In short, as far as the PvP is concerned, it’s obvious ArenaNet didn’t think too hard on it. Gear and level play important roles there, no matter how much people try to say you get auto leveled to 80, that doesn’t help matters when people are using top PvP gear and maxed traits against you. They make a big difference. And that isn’t even bringing to the table the fact that this is zerg PvP at its worst. I’ve been told people feel the maps are too small, but that isn’t even the problem, it’s the maps are the exact same except 1 of them, and the other problem isn’t their size, its if one faction dominates they can set up way points inside keeps they control. The problem also isn’t the size of the maps because they are entirely too large, but the fact that any point that gets taken over can be near instantly retaken over in almost an eyeblink.

There isn’t even time to set up defenses if the PvP is especially aggressive, and considering, again, my server has the other two servers deciding to beat down on us cause we are a small server we tend to have very little chance to actually set up defense until everything we fought for is lost.

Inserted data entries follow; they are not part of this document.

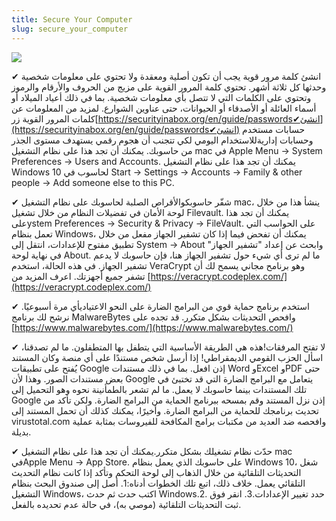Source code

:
 ```yaml
---
title: Secure Your Computer
slug: secure_your_computer
---
```


![](/images/coverchap_4.jpg)





✔ انشئ كلمة مرور قوية يجب أن تكون أصلية ومعقدة ولا تحتوي على معلومات شخصية وحدثها كل ثلاثة أشهر. تحتوي كلمة المرور القوية على مزيج من الحروف والأرقام والرموز وتحتوي على الكلمات التي لا تتصل بأي معلومات شخصية. بما في ذلك أعياد الميلاد أو أسماء العائلة أو الأصدقاء أو الحيوانات، حتى عناوين الشوارع. لمزيد من المعلومات عن كلمات المرور القوية زر[https://securityinabox.org/en/guide/passwords✔انشئ](https://securityinabox.org/en/guide/passwords✔انشئ) حسابات مستخدم وحسابات إداريةللاستخدام اليومي لكي تتجنب أن هجوم رقمي يستهدف مستوى الجذر من حاسوبك. يمكنك أن تجد هذا على نظام التشغيل mac في Apple Menu → System Preferences → Users and Accounts. يمكنك أن تجد هذا على نظام التشغيل Windows 10 لحاسوب في Start → Settings → Accounts → Family &amp; other people → Add someone else to this PC.

✔ شفّر حاسوبكوالأقراص الصلبة لحاسوبك على نظام التشغيل mac، ينشأ هذا من خلال لوحة الأمان في تفضيلات النظام من خلال تشغيل Filevault.  يمكنك أن تجد هذا علىystem Preferences → Security &amp; Privacy → FileVault. على الحواسب التي تعمل بنظام Windows، يمكنك أن تفحض فيما إذا كان تشفير الجهاز مفعل من خلال تطبيق مفتوح للإعدادات، انتقل إلى  System → About وابحث عن إعداد "تشفير الجهاز" في نهاية لوحة About. ما لم ترى أي شيء حول تشفير الجهاز هنا، فإن حاسوبك لا يدعم تشفير الجهاز. في هذه الحالة، استخدم VeraCrypt وهو برنامح مجاني يسمح لك أن تشفر جميع أجهزتك. اعرف المزيد من [https://veracrypt.codeplex.com/](https://veracrypt.codeplex.com/)




✔ استخدم برنامج حماية قوي من البرامج الضارة على النحو الاعتياديأي مرة أسبوعيًا. نرشح لك برنامج MalwareBytes وافحص التحديثات بشكل متكرر. قد تجده على  [https://www.malwarebytes.com/](https://www.malwarebytes.com/)

✔ لا تفتح المرفقات!هذه هي الطريقة الأساسية التي يتطفل بها المتطفلون. ما لم تصدقنا، اسأل الحزب القومي الديمقراطي!  إذا أرسل شخص مستندًا على أي منصة وكان المستند يُفتح على تطبيقات Google إذن افعل. بما في ذلك مستندات Word وExcel وPDF حتى بعض مستندات الصور. وهذا لأن Google يتعامل مع البرامج الضارة التي قد تختبئ في تلك المستندات بينما حاسوبك لا يعمل. ما لم تشعر بالطمأنينة نحوه وهو التحميل إلى Google إذن نزل المستند وقم بمسحه ببرنامج الحماية من البرامج الضارة. ولكن تأكد من تحديث برنامجك للحماية من البرامج الضارة. وأخيرًا، يمكنك كذلك أن تحمل المستند إلى virustotal.com وافحصه ضد العديد من مكتبات برامج المكافحة للفيروسات بمثابة عملية بديلة.

✔ حدّث نظام تشغيلك بشكل متكرر.يمكنك أن تجد هذا على نظام التشغيل mac فيApple Menu → App Store. على حاسوبك الذي يعمل بنظام Windows 10، شغل التحديثات التلقائية من خلال الذهاب إلى لوحة التحكم وتأكد إذا كانت نظام التحديث التلقائي يعمل. خلاف ذلك، اتبع تلك الخطوات أدناه:1. أصل إلى صندوق البحث بنظام التشغيل Windows، اكتب حدث ثم حدث Windows.2. حدد تغيير الإعدادات.3. انقر فوق ثبت التحديثات التلقائية (موصي به)، في حالة عدم تحديده بالفعل.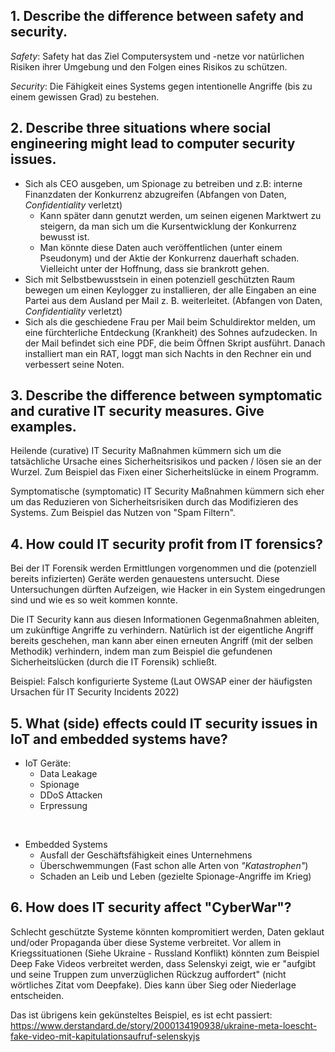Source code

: ## 1. Describe the difference between safety and security.
*Safety*: Safety hat das Ziel Computersystem und -netze vor natürlichen Risiken ihrer Umgebung und den Folgen eines Risikos zu schützen.

*Security*: Die Fähigkeit eines Systems gegen intentionelle Angriffe (bis zu einem gewissen Grad) zu bestehen.

## 2. Describe three situations where social engineering might lead to computer security issues.
- Sich als CEO ausgeben, um Spionage zu betreiben und z.B: interne Finanzdaten der Konkurrenz abzugreifen (Abfangen von Daten, *Confidentiality* verletzt)
	- Kann später dann genutzt werden, um seinen eigenen Marktwert zu steigern, da man sich um die Kursentwicklung der Konkurrenz bewusst ist.
	- Man könnte diese Daten auch veröffentlichen (unter einem Pseudonym) und der Aktie der Konkurrenz dauerhaft schaden. Vielleicht unter der Hoffnung, dass sie brankrott gehen.
- Sich mit Selbstbewusstsein in einen potenziell geschützten Raum bewegen um einen Keylogger zu installieren, der alle Eingaben an eine Partei aus dem Ausland per Mail z. B. weiterleitet. (Abfangen von Daten, *Confidentiality* verletzt)
- Sich als die geschiedene Frau per Mail beim Schuldirektor melden, um eine fürchterliche Entdeckung (Krankheit) des Sohnes aufzudecken. In der Mail befindet sich eine PDF, die beim Öffnen Skript ausführt. Danach installiert man ein RAT, loggt man sich Nachts in den Rechner ein und verbessert seine Noten.

## 3. Describe the difference between symptomatic and curative IT security measures. Give examples.
Heilende (curative) IT Security Maßnahmen kümmern sich um die tatsächliche Ursache eines Sicherheitsrisikos und packen / lösen sie an der Wurzel. Zum Beispiel das Fixen einer Sicherheitslücke in einem Programm.

Symptomatische (symptomatic) IT Security Maßnahmen kümmern sich eher um das Reduzieren von Sicherheitsrisiken durch das Modifizieren des Systems. Zum Beispiel das Nutzen von "Spam Filtern".

## 4. How could IT security profit from IT forensics?
Bei der IT Forensik werden Ermittlungen vorgenommen und die (potenziell bereits infizierten) Geräte werden genauestens untersucht. Diese Untersuchungen dürften Aufzeigen, wie Hacker in ein System eingedrungen sind und wie es so weit kommen konnte.

Die IT Security kann aus diesen Informationen Gegenmaßnahmen ableiten, um zukünftige Angriffe zu verhindern. Natürlich ist der eigentliche Angriff bereits geschehen, man kann aber einen erneuten Angriff (mit der selben Methodik) verhindern, indem man zum Beispiel die gefundenen Sicherheitslücken (durch die IT Forensik) schließt.

Beispiel: Falsch konfigurierte Systeme (Laut OWSAP einer der häufigsten Ursachen für IT Security Incidents 2022)

## 5. What (side) effects could IT security issues in IoT and embedded systems have?
- IoT Geräte:
	- Data Leakage
	- Spionage
	- DDoS Attacken
	- Erpressung
<br>

- Embedded Systems
	- Ausfall der Geschäftsfähigkeit eines Unternehmens
	- Überschwemmungen (Fast schon alle Arten von *"Katastrophen"*)
	- Schaden an Leib und Leben (gezielte Spionage-Angriffe im Krieg)

## 6. How does IT security affect "CyberWar"?
Schlecht geschützte Systeme könnten kompromitiert werden, Daten geklaut und/oder Propaganda über diese Systeme verbreitet. Vor allem in Kriegssituationen (Siehe Ukraine - Russland Konflikt) könnten zum Beispiel Deep Fake Videos verbreitet werden, dass Selenskyi zeigt, wie er "aufgibt und seine Truppen zum unverzüglichen Rückzug auffordert" (nicht wörtliches Zitat vom Deepfake). Dies kann über Sieg oder Niederlage entscheiden.

Das ist übrigens kein gekünsteltes Beispiel, es ist echt passiert: https://www.derstandard.de/story/2000134190938/ukraine-meta-loescht-fake-video-mit-kapitulationsaufruf-selenskyjs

And what’s sad at points is our server proves that we can actually keep them at bay, but when they fight together against us that means we are outnumbered 6 to 1 and due to fast turn arounds it’s impossible for us to maintain territory.This doesn't even include the fact that the game is riddled with bots,a nd in PvP bots and cheaters are especially prevalent which apologists or fanbois will try to downplay.

This also brings up the issue I have with guilds. Since anyone can be in any number of guilds, it makes spies quite a large possibility. I know on my server there is a guild leader that likes to think he’s a great leader (funnily enough whenever he leads our alliance we lose everything) and tries to claim that he doesn’t have guildies on other servers despite we’ve seen them. He’s a laughing stock and claims he doesn’t run a spy ring. However, most everyone knows differently. I personally hate this multi-guilding non-sense as all it does is breed contempt between people when someone isn’t devoting time and just makes it easy for spies to get in.

In the end, just to put it bluntly, GW2 isn’t a very good game. It’s very dull and repetitive, it blows its wad on anything shiny very early on and snoozes the rest of the time for the rest of the game. The PvP is poorly implemented and balanced with obvious copy pastaing going on for the maps that are also poorly designed, with several important structures within siege weapon distance from a safety zone for specific areas. People believe the trinity is dead in the game but it is obviously still there, as doing content like dungeons if someone isn’t healing and someone isn’t drawing agro, you tend to die, a lot. And even more comical people believe the game play is vastly different from other MMOs, yet I still just watch cooldowns on powers thus my attention is still focused more on my hot bar than actual game screen. So in the end, this is yet another game that made a lot of promises, and failed to deliver on. Sorry for GW2 fans if that isn’t praise, but I am going to be honest about this stuff.